* DIRECTIONS
1. Please list every line of the entries that contains the string "author", matching case exactly.
2. Continue the article on Alexander Allan Stevenson, picking up after its final sentence.

* TEXT
= Alexander Allan Stevenson =

Lt. Col. Alexander Allan Stevenson (January 15, 1829 – April 9, 1910) was a Canadian businessman, politician and military officer.

Stevenson was born in Riccarton, Ayrshire, Scotland, the son of James Stevenson and Janet Francis Allan (September 10, 1786 – 1840) who married on September 23, 1814. His mother was a cousin of Robert Burns, the Scottish national poet and the aunt of Sir Hugh Allan. He was educated at local schools in Riccarton. He moved to Montreal, in 1846, and was apprenticed into the printing business. The latter half of his apprenticeship was served at the Montreal Herald. In 1853, in partnership with two others, he established a new newspaper, the Montreal Sun. Later that year, the three founded a general printing company, Moore, Owler and Stevenson, and Stevenson remained active in that business until merging it with the Montreal Printing Company in 1879.

==Military service==

In 1855, he helped establish a local militia unit, the Montreal Field Battery (now the 2nd Field Regiment, Royal Canadian Artillery), and was promoted to lieutenant in 1856. By April 1857, he had become the artillery unit's commanding officer. In 1858, the Battery was invited to march through New York City and Boston with its flags flying—the first time British troops had been permitted to do so since the Revolution. He was commanding officer of the Battery during the Fenian raids of 1866 and 1870 and received the Canada General Service Medal. He retired as lieutenant-colonel on April 24, 1891.

==Political service==

Stevenson was active in municipal politics, serving on the Montreal City Council (1861–67), included serving as acting mayor for a period of time. He later served as a Montreal City Alderman (1882-1898). One of his main interests in municipal government was the Montreal Fire Brigade and he supported a number of improvements including the establishment of a fire alarm system for the city. He was Chairman of the Fire Committee and in 1896 he accompanied a detachment of the Fire Brigade to London where it partook in the World Fire Congress.

* DATA IN THIS EXERCISE

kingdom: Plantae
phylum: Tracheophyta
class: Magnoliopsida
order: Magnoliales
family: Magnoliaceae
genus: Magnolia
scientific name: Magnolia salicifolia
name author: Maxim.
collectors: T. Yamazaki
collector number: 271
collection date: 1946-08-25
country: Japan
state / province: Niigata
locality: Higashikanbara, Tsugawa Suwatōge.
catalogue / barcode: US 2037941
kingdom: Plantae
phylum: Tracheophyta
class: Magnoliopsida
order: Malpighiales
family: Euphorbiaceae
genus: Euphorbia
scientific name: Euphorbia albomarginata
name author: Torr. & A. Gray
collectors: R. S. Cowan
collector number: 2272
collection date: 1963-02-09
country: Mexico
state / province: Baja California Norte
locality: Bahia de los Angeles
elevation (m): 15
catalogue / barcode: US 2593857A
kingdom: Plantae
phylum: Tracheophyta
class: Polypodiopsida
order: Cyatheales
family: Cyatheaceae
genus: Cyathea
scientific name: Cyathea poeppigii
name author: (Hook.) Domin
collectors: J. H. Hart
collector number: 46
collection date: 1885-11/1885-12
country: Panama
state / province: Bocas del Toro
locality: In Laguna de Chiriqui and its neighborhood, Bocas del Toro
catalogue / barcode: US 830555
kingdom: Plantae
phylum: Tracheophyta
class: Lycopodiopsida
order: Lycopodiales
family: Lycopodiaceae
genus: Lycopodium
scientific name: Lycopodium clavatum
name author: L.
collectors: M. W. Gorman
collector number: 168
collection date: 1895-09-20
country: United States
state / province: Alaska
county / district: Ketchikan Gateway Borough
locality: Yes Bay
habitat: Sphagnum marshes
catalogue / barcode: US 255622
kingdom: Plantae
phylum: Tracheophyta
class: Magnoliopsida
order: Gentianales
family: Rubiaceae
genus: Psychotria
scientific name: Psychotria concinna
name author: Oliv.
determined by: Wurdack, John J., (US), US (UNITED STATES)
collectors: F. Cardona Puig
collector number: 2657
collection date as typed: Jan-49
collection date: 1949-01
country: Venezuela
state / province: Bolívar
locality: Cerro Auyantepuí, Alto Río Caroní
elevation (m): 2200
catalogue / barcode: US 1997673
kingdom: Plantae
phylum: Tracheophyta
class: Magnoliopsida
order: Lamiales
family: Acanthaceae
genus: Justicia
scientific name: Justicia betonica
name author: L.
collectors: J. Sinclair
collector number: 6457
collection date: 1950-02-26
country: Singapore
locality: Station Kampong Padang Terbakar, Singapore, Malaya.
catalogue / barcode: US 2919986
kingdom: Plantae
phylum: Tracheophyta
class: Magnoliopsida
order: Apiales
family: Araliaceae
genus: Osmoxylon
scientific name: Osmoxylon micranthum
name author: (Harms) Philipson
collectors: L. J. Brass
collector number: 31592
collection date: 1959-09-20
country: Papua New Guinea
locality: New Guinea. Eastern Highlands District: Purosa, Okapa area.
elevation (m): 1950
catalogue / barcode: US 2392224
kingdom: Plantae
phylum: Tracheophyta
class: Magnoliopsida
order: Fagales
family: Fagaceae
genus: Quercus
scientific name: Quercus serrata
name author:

* RESPONSES BY TASK
1.
name author: Maxim.
name author: Torr. & A. Gray
name author: (Hook.) Domin
name author: L.
name author: Oliv.
name author: L.
name author: (Harms) Philipson
name author:

2.
Stevenson is perhaps best known for his efforts in securing Mount Royal as a public park for the city of Montreal. Since the mid-1850s, Stevenson had been a proponent of the creation of a park to protect the nature environment on Mount Royal. At the time, there were no roads to the crest of the mountain and most of the land was owned by some of the most affluent and influential businessmen in Montreal. In 1862, then Major Stevenson was ordered to stage a 100 gun salute to recognize the birthday of the Prince of Wales, the future King Edward VII, who had visited Montreal two years earlier. His orders didn't specify the locale for the salute, so Stevenson decided to use the occasion to demonstrate that Mount Royal was accessible. On November 10, 1862, the members of the Montreal Field Battery were ordered to haul four cannons through the forests that covered Mount Royal and, exactly in time for the noon-hour Royal salute by all the churches in the City, the battery fired a volley. One hour later, the full 100 gun salute was made. One year later, Stevenson ordered the battery to repeat the event, in order to keep the idea of a hill-top park alive. Mount Royal Park was formally dedicated on Queen Victoria's birthday, May 24, 1876, and Stevenson, by now a Lt. Colonel, commanded another 100-gun salute by the battery to mark the occasion.

In 1874, without his knowledge or consent, his name was submitted as the Conservative candidate for the riding of Montreal West for the federal election that year. The Liberal candidate, Frederick Mackenzie won the election but, on appeal by Stevenson, Mackenzie's election was overturned on the grounds of bribery by his agents.

In 1883, Stevenson was appointed to a Commission studying the Public Service in Quebec.

==Civic work==

He was active in a variety of civic organizations and societies. A curling enthusiast for over 50 years, he taught the game to Prince Arthur of Connaught when the Prince resided in Canada in 1880. He was one of the founders of the Caledonia Club and went on to serve as its President for many years. In 1870, he was part of the convention in New York City that created the North America United Caledonia Association to coordinate the activities of all the clubs in Canada and the U.S. He was President of the Board of Arts and Manufactures in Lower Canada, which later became the Provincial Council of Arts and Manufacturers. He held a variety of positions, including President, on the Mechanics Institute of Montreal and the St. Andrew's Society of Montreal.

He was a Presbyterian by religion and a Conservative in politics.

He died in Montreal and the Grand Lodge of Quebec was well represented at his funeral with over 500 Masons in attendance.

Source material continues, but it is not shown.